Now, budget aficionados may note that, earlier this month, $30 billion in entitlement cuts were, in fact, packaged into a separate bill that Budget Committee Chairman Tom Price decreed was “ready to go.” The plan is for the package to be a “sidecar” that would accompany the budget resolution through the legislative process.
That would be a lovely solution, say caucus members, if only the sidecar had any chance in hell of surviving the trip. Which it does not. (Freedom Caucusers may be zealots, but they are not idiots.) “No one really anticipates that the sidecar has much of a chance in the Senate,” says Garrett. Weakly linking cuts to the budget resolution—which is itself non-binding—is pointless, he observes. “You have to get that $30 billion into some must-pass piece of legislation.”
Here again, caucus members have been full of suggestions. Some favor linking the cuts to FAA reauthorization, or maybe the funding bill for military construction and the VA. “These are things everybody wants to pass,” says Brat.

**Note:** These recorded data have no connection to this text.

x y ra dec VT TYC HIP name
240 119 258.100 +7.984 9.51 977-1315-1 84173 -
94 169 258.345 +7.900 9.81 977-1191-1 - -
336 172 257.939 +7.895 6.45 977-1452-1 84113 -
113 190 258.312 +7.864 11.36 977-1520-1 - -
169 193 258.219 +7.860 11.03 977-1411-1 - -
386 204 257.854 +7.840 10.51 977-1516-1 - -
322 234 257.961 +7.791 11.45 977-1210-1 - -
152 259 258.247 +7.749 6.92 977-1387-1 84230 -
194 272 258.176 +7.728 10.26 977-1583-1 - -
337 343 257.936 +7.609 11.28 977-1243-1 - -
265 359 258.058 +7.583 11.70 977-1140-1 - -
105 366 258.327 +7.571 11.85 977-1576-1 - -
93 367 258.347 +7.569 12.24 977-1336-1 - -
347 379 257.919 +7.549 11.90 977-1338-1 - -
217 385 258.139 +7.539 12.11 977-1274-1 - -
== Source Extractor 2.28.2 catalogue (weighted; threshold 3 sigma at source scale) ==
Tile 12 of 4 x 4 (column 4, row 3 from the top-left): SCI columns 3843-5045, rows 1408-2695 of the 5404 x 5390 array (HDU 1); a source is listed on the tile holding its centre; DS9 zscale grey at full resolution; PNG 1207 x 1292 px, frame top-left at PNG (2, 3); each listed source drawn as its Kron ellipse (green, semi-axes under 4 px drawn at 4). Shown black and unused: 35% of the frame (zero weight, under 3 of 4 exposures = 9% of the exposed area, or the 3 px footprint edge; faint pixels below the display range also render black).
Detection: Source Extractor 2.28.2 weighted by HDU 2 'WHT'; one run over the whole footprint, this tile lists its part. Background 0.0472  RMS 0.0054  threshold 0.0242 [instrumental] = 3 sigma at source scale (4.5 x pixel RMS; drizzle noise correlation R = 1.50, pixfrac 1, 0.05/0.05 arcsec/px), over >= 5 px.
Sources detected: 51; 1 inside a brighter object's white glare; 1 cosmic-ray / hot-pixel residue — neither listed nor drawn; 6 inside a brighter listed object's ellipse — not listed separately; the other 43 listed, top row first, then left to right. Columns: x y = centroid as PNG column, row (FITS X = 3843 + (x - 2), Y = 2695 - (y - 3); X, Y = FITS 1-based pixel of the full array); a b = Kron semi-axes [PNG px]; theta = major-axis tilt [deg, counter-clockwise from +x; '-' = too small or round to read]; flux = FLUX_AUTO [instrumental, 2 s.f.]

Meadows thinks he has the perfect solution: Attach any compromise to the legislation helping Puerto Rico restructure its debt. “As a member from North Carolina, if I did not act on Puerto Rico I would probably get points instead of demerits,” he says. “But it seems to be a priority for the administration and even some in a bipartisan way here on Capitol Hill.” If for some reason the bill comes up without the agreed upon compromise proposal, members could refuse to support it without too much blowback. “That way you’re not shutting down FAA. Not doing away with food stamps. It becomes an issue that you can walk away from if it doesn’t pass.”
For its part, the speaker’s office insists that productive negotiations are ongoing. Ryan’s press secretary AshLee Strong tells me, “Members had a good budget conference before the recess—taking in ideas from many members, including those in the Freedom Caucus—and we plan to resume that conversation this week.”
But Freedom Caucusers are not optimistic about the situation turning out well, especially after Majority Leader Kevin McCarthy indicated that there would not be a budget vote this week. After May 15, the House is free to start moving funding bills without a budget resolution, and pretty much everyone assumes they will begin moving at the 10-70 level. Eventually, predicts Garrett, appropriations will grind to a halt altogether, and Congress will have to deal yet again with a continuing resolution in September. The whole process will, as usual, wind up being a colossal mess—one for which Freedom Caucus members are well aware that they will likely be blamed.
For the most part, they are okay with that. But they want everyone to understand that they did not just sit around obstructing leadership’s efforts to make something happen. They tried to play nicely. They really did. “But there are only so many proposals you can make and get ‘no’s to,” says Meadows. “Ultimately, you’ve got to stand your ground.”